"Reducing interest rates now will increase the inflationary pressures on the economy, which are high already," Stanley Fischer, the governor of the Bank of Israel told a press conference yesterday.
Fischer called the last-minute press conference in response to a report published yesterday in TheMarker that the Manufacturers Association and the Histadrut labor federation were planning to force him to lower rates by making changes in the Bank of Israel Law.
Fischer warned that lowering rates now would be a mistake: "The result of a lowering of interest rates wold be that in a few months we will need to raise them again."
He explained that this had happened three times in the past, at the end of 2001 when then governor David Klein lowered rates by 2% and later had to raise them by 4%.
"One can make a mistake once, but it is not worth repeating it.
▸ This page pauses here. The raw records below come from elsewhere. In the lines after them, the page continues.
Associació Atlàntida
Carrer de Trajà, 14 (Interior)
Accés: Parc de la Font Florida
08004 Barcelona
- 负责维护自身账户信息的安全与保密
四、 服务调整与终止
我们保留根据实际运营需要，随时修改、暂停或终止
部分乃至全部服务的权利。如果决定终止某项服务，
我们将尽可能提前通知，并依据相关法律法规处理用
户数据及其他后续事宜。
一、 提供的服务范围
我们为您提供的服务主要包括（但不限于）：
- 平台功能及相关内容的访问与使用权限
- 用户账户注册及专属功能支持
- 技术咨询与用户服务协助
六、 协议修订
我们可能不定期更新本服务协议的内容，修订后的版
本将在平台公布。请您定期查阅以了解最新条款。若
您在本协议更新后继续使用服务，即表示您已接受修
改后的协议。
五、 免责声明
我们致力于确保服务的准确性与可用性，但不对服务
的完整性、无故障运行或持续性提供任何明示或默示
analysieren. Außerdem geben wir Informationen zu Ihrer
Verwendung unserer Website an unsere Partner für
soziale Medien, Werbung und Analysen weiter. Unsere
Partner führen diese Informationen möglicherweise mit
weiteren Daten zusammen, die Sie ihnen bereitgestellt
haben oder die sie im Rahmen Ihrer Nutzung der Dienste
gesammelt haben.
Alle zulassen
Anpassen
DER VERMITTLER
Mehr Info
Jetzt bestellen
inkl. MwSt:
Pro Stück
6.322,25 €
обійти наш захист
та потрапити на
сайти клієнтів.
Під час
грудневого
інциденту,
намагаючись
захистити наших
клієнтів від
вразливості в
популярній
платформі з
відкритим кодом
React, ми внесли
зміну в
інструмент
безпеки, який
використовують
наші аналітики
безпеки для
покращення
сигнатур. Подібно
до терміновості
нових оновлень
We need to follow a consistent policy," explained Fischer. The economy is in excellent shape, he said, and will still be excellent even if economic growth this year meets the central bank's most pessimistic forecast of 3.6%. (The optimistic forecast is 4.4%)
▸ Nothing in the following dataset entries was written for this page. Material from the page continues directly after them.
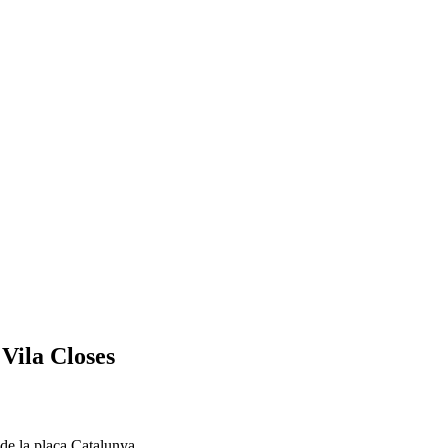
 Vila Closes
 de la plaça Catalunya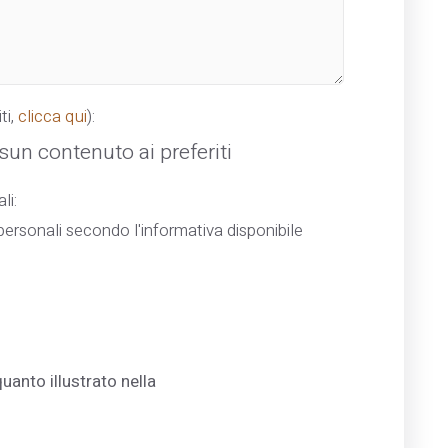
ti,
clicca qui
):
un contenuto ai preferiti
li:
ersonali secondo l'informativa disponibile
uanto illustrato nella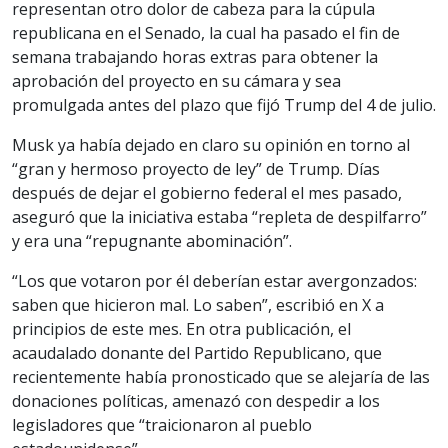
representan otro dolor de cabeza para la cúpula
republicana en el Senado, la cual ha pasado el fin de
semana trabajando horas extras para obtener la
aprobación del proyecto en su cámara y sea
promulgada antes del plazo que fijó Trump del 4 de julio.
Musk ya había dejado en claro su opinión en torno al
“gran y hermoso proyecto de ley” de Trump. Días
después de dejar el gobierno federal el mes pasado,
aseguró que la iniciativa estaba “repleta de despilfarro”
y era una “repugnante abominación”.
“Los que votaron por él deberían estar avergonzados:
saben que hicieron mal. Lo saben”, escribió en X a
principios de este mes. En otra publicación, el
acaudalado donante del Partido Republicano, que
recientemente había pronosticado que se alejaría de las
donaciones políticas, amenazó con despedir a los
legisladores que “traicionaron al pueblo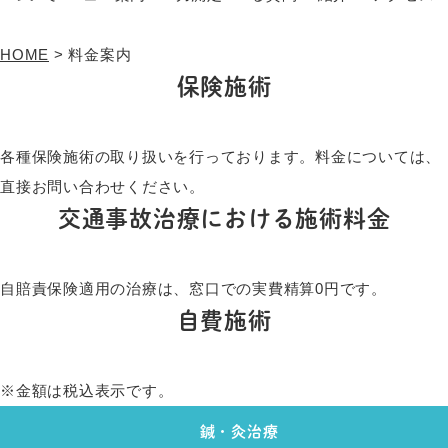
HOME
>
料金案内
保険施術
各種保険施術の取り扱いを行っております。料金については、
直接お問い合わせください。
交通事故治療における施術料金
自賠責保険適用の治療は、窓口での実費精算
0円
です。
自費施術
※金額は税込表示です。
鍼・灸治療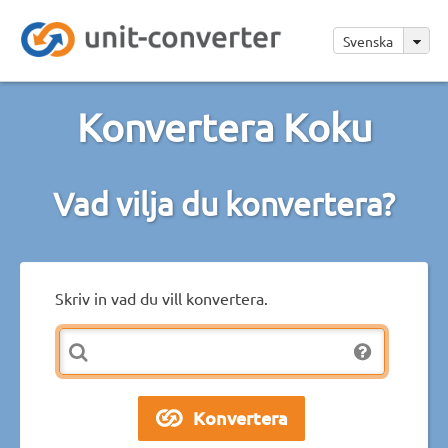
Svenska
Konvertera Koku
Vad vilja du konvertera?
Skriv in vad du vill konvertera.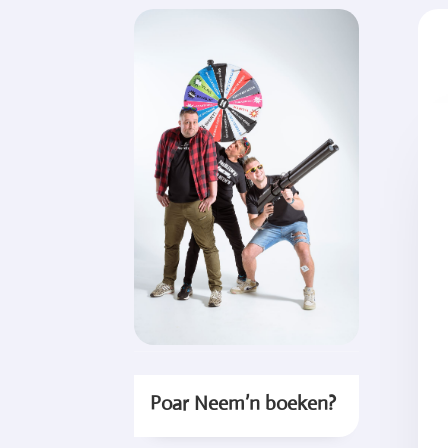
Poar Neem’n boeken?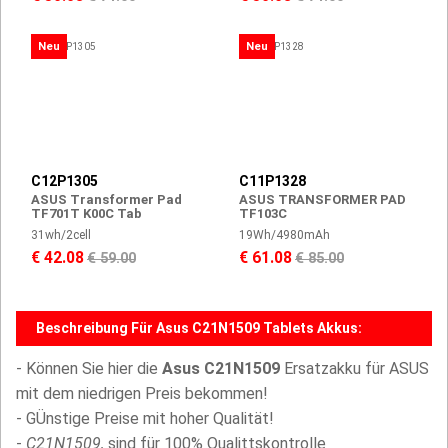
Neu
Neu
C12P1305
C11P1328
ASUS Transformer Pad
ASUS TRANSFORMER PAD
TF701T K00C Tab
TF103C
31wh/2cell
19Wh/4980mAh
€ 42.08
€ 61.08
€ 59.00
€ 85.00
Beschreibung Für Asus C21N1509 Tablets Akkus:
- Können Sie hier die
Asus C21N1509
Ersatzakku für ASUS
mit dem niedrigen Preis bekommen!
- GÜnstige Preise mit hoher Qualität!
-
C21N1509,
sind für 100% Qualittskontrolle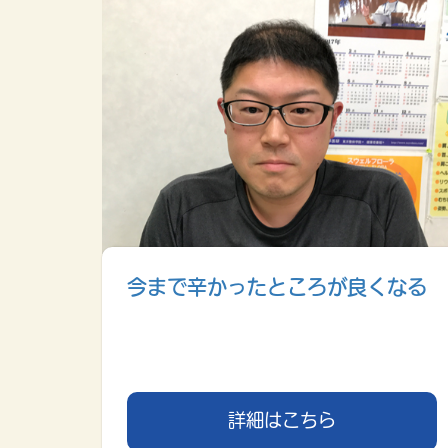
今まで辛かったところが良くなる
詳細はこちら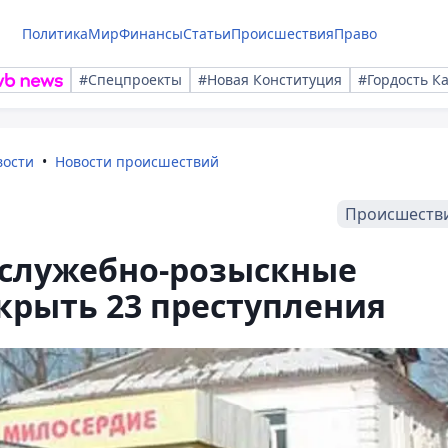
Политика
Мир
Финансы
Статьи
Происшествия
Право
#Спецпроекты
#Новая Конституция
#Гордость К
вости
Новости происшествий
Происшеств
а служебно-розыскные
крыть 23 преступления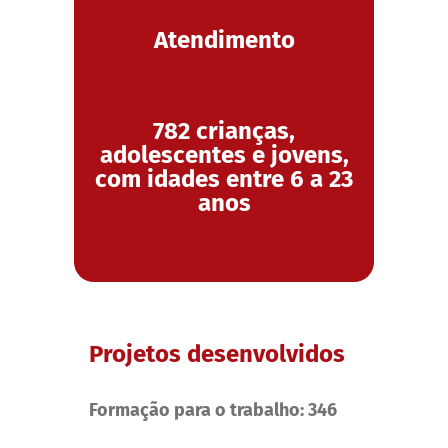
Atendimento
782 crianças,
adolescentes e jovens,
com idades entre 6 a 23
anos
Projetos desenvolvidos
Formação para o trabalho: 346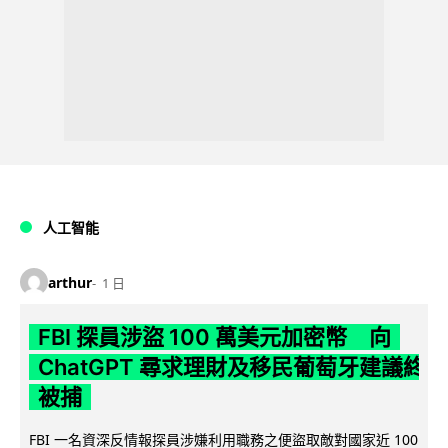
人工智能
arthur
1 日
FBI 探員涉盜 100 萬美元加密幣 向
ChatGPT 尋求理財及移民葡萄牙建議終
被捕
FBI 一名資深反情報探員涉嫌利用職務之便盜取敵對國家近 100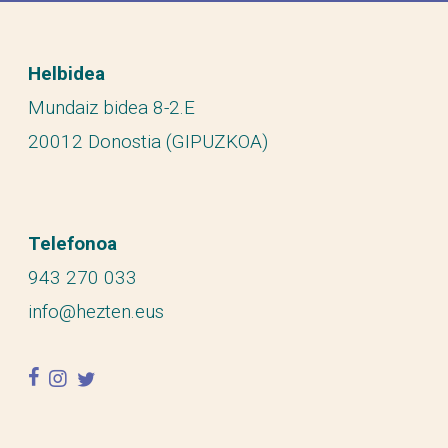
Helbidea
Mundaiz bidea 8-2.E
20012 Donostia (GIPUZKOA)
Telefonoa
943 270 033
info@hezten.eus
facebook
instagram
twitter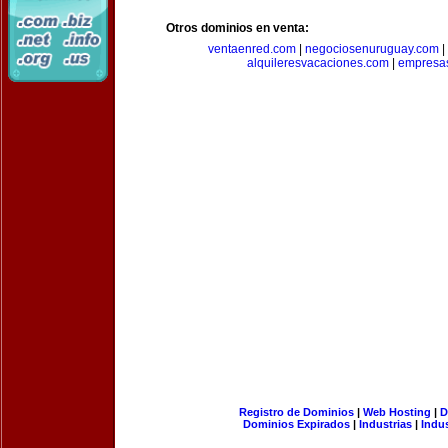
Otros dominios en venta:
ventaenred.com
|
negociosenuruguay.com
|
alquileresvacaciones.com
|
empresas
Registro de Dominios
|
Web Hosting
|
D
Dominios Expirados
|
Industrias
|
Indu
"We still do not see signs of an economic slowdown, or signs that would lead to a reduction in inflationary pressures," said Fischer. We have to accept the fact that the shekel is a strong currency, and this situation will continue for a long time, he added.
The central bank, treasury and Prime Ministers Office are finishing drafting the preliminary version of the new Bank of Israel Law, said Fischer, noting that the new law meets international standards. As to the proposal of Histadrut chairman Ofer Eini and Manufacturers Association president Shraga Brosh to change the law, Fischer said: "It is is not worth proposing a new law whose sole purpose is to lower interest rates by half a percent because of a specific problem.
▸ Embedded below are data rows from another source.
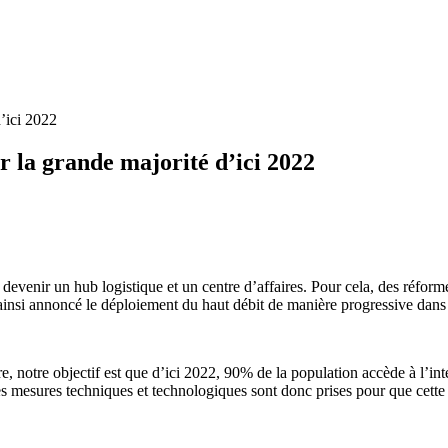
d’ici 2022
r la grande majorité d’ici 2022
venir un hub logistique et un centre d’affaires. Pour cela, des réform
t ainsi annoncé le déploiement du haut débit de manière progressive dans 
e, notre objectif est que d’ici 2022, 90% de la population accède à l’in
 mesures techniques et technologiques sont donc prises pour que cette a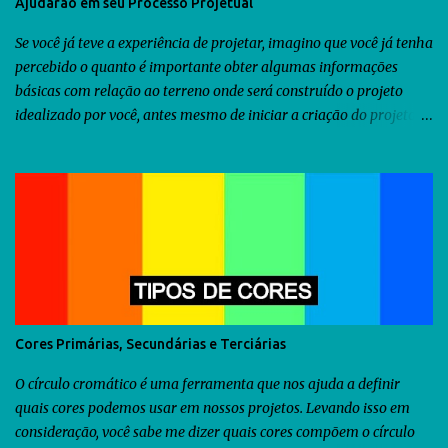
Ajudarão em seu Processo Projetual
Se você já teve a experiência de projetar, imagino que você já tenha
percebido o quanto é importante obter algumas informações
básicas com relação ao terreno onde será construído o projeto
idealizado por você, antes mesmo de iniciar a criação do projeto.
Dentre as diversas informações que você precisa obter, uma delas
seria a orientação predominante dos ventos. Com relação ao
território brasileiro, você pode utilizar o software chamado
Analysis Sol-Ar criado pela UFSC . Através dele você descobrirá não
somente a orientação dos ventos predominantes em algumas
regiões do Brasil, como poderá utilizá-lo para criar diversos tipos
de brises para seu projeto. Como as informações fornecidas pelo
Analysis Sol-Ar são restritas ao território brasileiro, resolvi iniciar
uma busca no Google para descobrir se há alguma ferramenta que
Cores Primárias, Secundárias e Terciárias
possamos utilizar para obtermos as informações sobre os ventos
predominantes de outras regiões do mundo . Veja abaixo o que...
O círculo cromático é uma ferramenta que nos ajuda a definir
quais cores podemos usar em nossos projetos. Levando isso em
consideração, você sabe me dizer quais cores compõem o círculo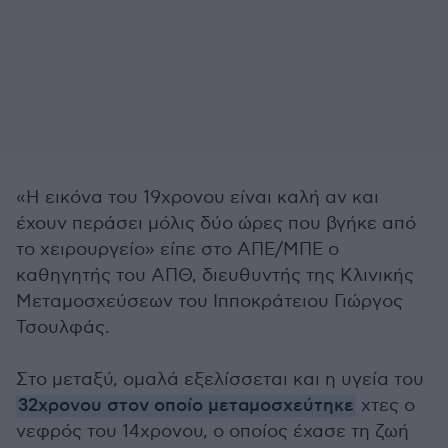
«Η εικόνα του 19χρονου είναι καλή αν και
έχουν περάσει μόλις δύο ώρες που βγήκε από
το χειρουργείο» είπε στο ΑΠΕ/ΜΠΕ ο
καθηγητής του ΑΠΘ, διευθυντής της Κλινικής
Μεταμοσχεύσεων του Ιπποκράτειου Γιώργος
Τσουλφάς.
Στο μεταξύ, ομαλά εξελίσσεται και η υγεία του
32χρονου στον οποίο μεταμοσχεύτηκε
χτες ο
νεφρός του 14χρονου, ο οποίος έχασε τη ζωή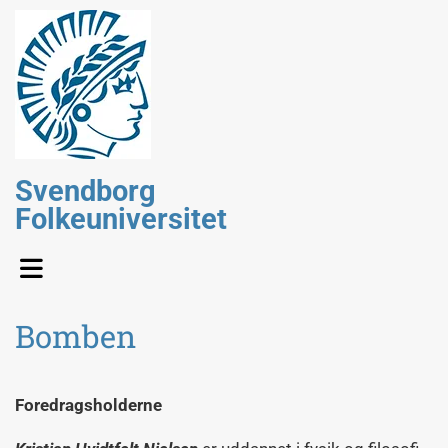
Svendborg
Folkeuniversitet
Bomben
Foredragsholderne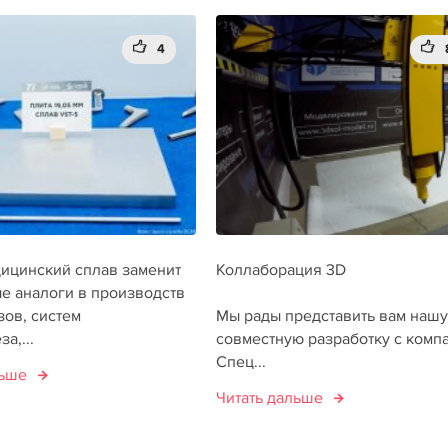
4
ицинский сплав заменит
Коллаборация 3D
е аналоги в производств
зов, систем
Мы рады представить вам нашу
а,...
совместную разработку с комп
Спец...
льше
Читать дальше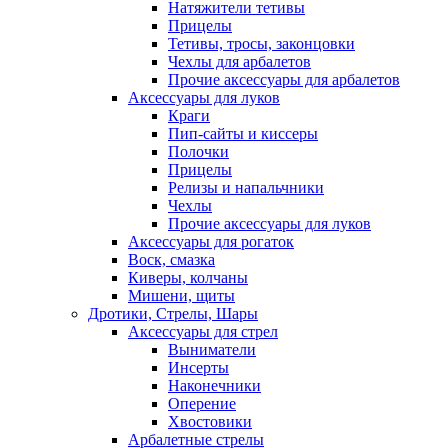
Натяжители тетивы
Прицелы
Тетивы, тросы, законцовки
Чехлы для арбалетов
Прочие аксессуары для арбалетов
Аксессуары для луков
Краги
Пип-сайты и киссеры
Полочки
Прицелы
Релизы и напальчники
Чехлы
Прочие аксессуары для луков
Аксессуары для рогаток
Воск, смазка
Киверы, колчаны
Мишени, щиты
Дротики, Стрелы, Шары
Аксессуары для стрел
Выниматели
Инсерты
Наконечники
Оперение
Хвостовики
Арбалетные стрелы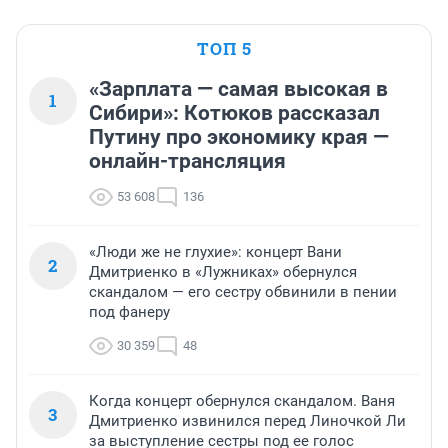
ТОП 5
«Зарплата — самая высокая в
1
Сибири»: Котюков рассказал
Путину про экономику края —
онлайн-трансляция
53 608
136
«Люди же не глухие»: концерт Вани
2
Дмитриенко в «Лужниках» обернулся
скандалом — его сестру обвинили в пении
под фанеру
30 359
48
Когда концерт обернулся скандалом. Ваня
3
Дмитриенко извинился перед Линочкой Ли
за выступление сестры под ее голос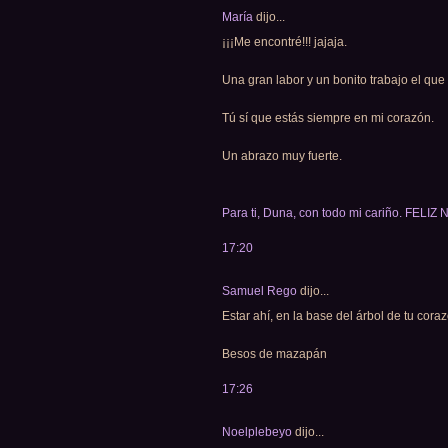
María
dijo...
¡¡¡Me encontré!!! jajaja.
Una gran labor y un bonito trabajo el q
Tú sí que estás siempre en mi corazón.
Un abrazo muy fuerte.
Para ti, Duna, con todo mi cariño. FELIZ
17:20
Samuel Rego
dijo...
Estar ahí, en la base del árbol de tu cora
Besos de mazapán
17:26
Noelplebeyo
dijo...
"Laws are made for 50 years. A law is a very serious thing. If we do not understand the importance of the central bank, and what happened in the economy during the years 1980 to 1985, then we have learned nothing. A central bank is the main institution for economic stability and thereby [creating] economic growth. The bank's policy is intended to bring inflation to its target range, so there will be growth," said Fischer. He said it was not worth starting with populist games.
As to whether the bank would intervene in foreign currency markets to help exporters: "The central bank never says never. The Bank of Israel has reserves to deal with disturbances in the market or market failures; or with a situation where the markets are not functioning efficiently. That is something exceptional. If we intervene now, we will influence [markets] for maybe a week or two, but we will lose the trust we have earned over the years," he insisted.